Auch eine Frage der Einstellung – Krieg und Frieden in Unternehmerfamilien
Heft 13 der Schriftenreihe des Instituts
Ob Unternehmerfamilien einen eher friedens- oder kriegsgeneigten Umgang miteinander pflegen, ist von entscheidender Bedeutung für ihre Handlungsfähigkeit. Typische Risikoverhaltensweisen, die den Familienmitgliedern oft kaum bewusst sind, können sich in kritischer Weise verfestigen. Aber destruktives Verhalten ist kein Schicksal. Nicht von heute auf morgen, aber mittelfristig bietet die Entwicklung einer Familienkultur die Chance eines Wandels.
Leseprobe
Emotionalität
Kein Zweifel: Krieg und Frieden hängen maßgeblich von der Einstellung der Familienmitglieder zueinander ab. Mit der Emotionalität verhält es sich nicht anders. Zu übersetzen ist dieser Begriff am ehesten als Aufregungs- oder Empörungs-bereitschaft. Von ihr nimmt die Kriegsneigung oftmals ihren Ausgang und erweist sich in der Familienstrategie als schwierig zu überwindendes Hindernis. Eines ist jedenfalls auffällig und wird in der Praxis immer wieder bestätigt: Es gibt Familien, die sich gerne und oft aufregen. In ihnen herrscht eine merkwürdig offensive Atmosphäre, eine starke Sensibilisierung, die Neigung, das Handeln eines anderen als Regelverstoß aufzufassen. Wären Regeln vorhanden, ließe sich das ja einigermaßen objektiv feststellen. Hier aber fehlen sie – im Kern gründet die Emotionalität darauf, beliebigem Verhalten die Qualität eines Regelverstoßes zuschreiben zu können: ein radikaler Subjektivismus mit beträchtlicher Eigendynamik. In Ermangelung tatsächlicher und bindender Regeln kann jeder die Deutungshoheit über das Verhalten des anderen beanspruchen und es bei Bedarf skandalisieren. Dazu braucht es nicht viel. Schon ein kurzfristig aufgenommener zusätzlicher Tagesordnungspunkt für die Gesellschafterversammlung kann von einem nichttätigen zur Generalabrechnung mit dem geschäftsführenden Gesellschafter, ein Versäumnis bei der Vorbereitung für die Versammlung von diesem als Gelegenheit der öffentlichen Demütigung des nichttätigen genutzt werden.
Dabei erweisen sich die Familienmitglieder oft als glänzend eingespielt: auf ein Stichwort hin läuft ein ziemlich präzise vorhersagbares Programm ab. Empörung hier und Gegenhalten da – das bestimmt häufig den Ton und steht in umgekehrt proportionalem Verhältnis zur Fähigkeit einer Familie, Sachfragen so abzuhandeln, wie sie es verdienen, nämlich sachlich. Und wieder ist es irritierend und unerwartet zu beobachten, wie zwangsläufig das geschieht, wie sehr dieses Muster vom übrigen Verhalten der Familienmitglieder absticht.
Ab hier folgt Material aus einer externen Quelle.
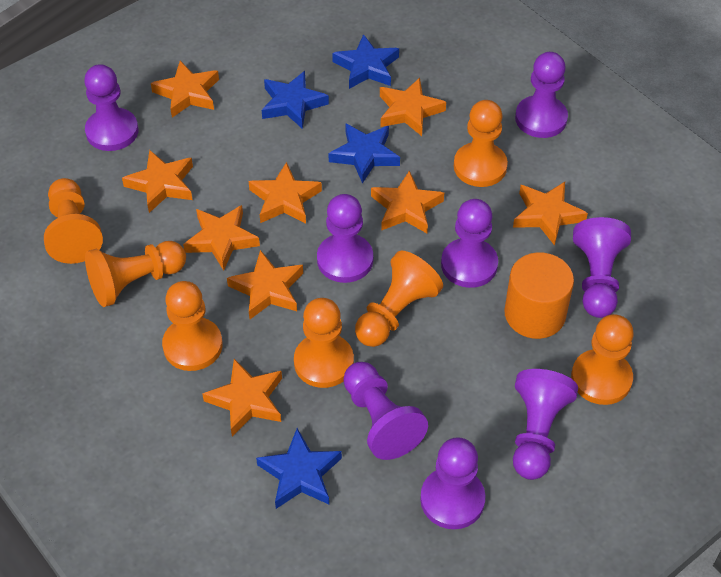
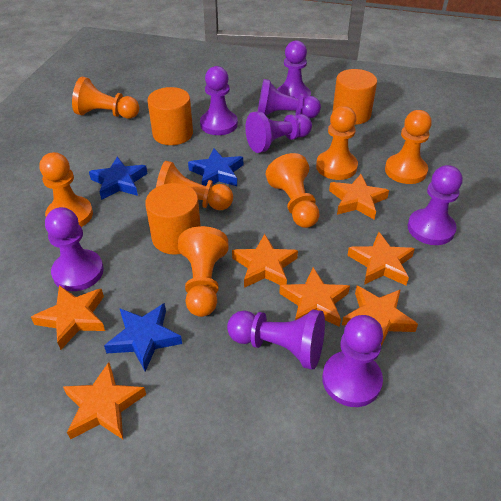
blue star: 4 -> 3
orange cylinder: 1 -> 3
orange star: 9 -> 7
Emotionalität ist in Unternehmerfamilien einer der effizientesten Dialogtöter überhaupt; sie ist das Mittel, das jeder bei jeder halbwegs passenden Gelegenheit mobilisieren kann. Ihre verderbliche Wirkung entfaltet sie jedoch vor allem langfristig. Diese Haltung geht einer Familie in Fleisch und Blut über, sie wird zu einem Familienhabitus, der ebenso schwierig zu ändern ist wie die schlechten Angewohnheiten eines Individuums. Das kann in eine regelrechte Abwärtsspirale führen und das Miteinander in der Familie in eine Konflikte vermeidende Passivität führen oder zu einem unerklärten Krieg machen, mit allen Gefahren, die solchen Grauzonen eigentümlich sind: das permanente Risiko einer Eskalation, mit dem die Familienmitglieder immer sorgloser hantieren und das sich folglich irgendwann realisieren wird: „Bei uns muss es jetzt mal richtig knallen!“
Ebenso typisch ist es in solchen Familien, die Emotionalität stellvertretend für den Mangel an Disziplin bei Einzelnen und in der Gruppe als Schutzbehauptung in Stellung zu bringen – man sei eben emotional, und in solchen Konfrontationen ruhig und kontrolliert zu bleiben, einfach etwas viel verlangt. Auf einen weiteren Faktor, der die Aufregungsbereitschaft befeuert – das Ressentiment – wird noch zurückzukommen sein.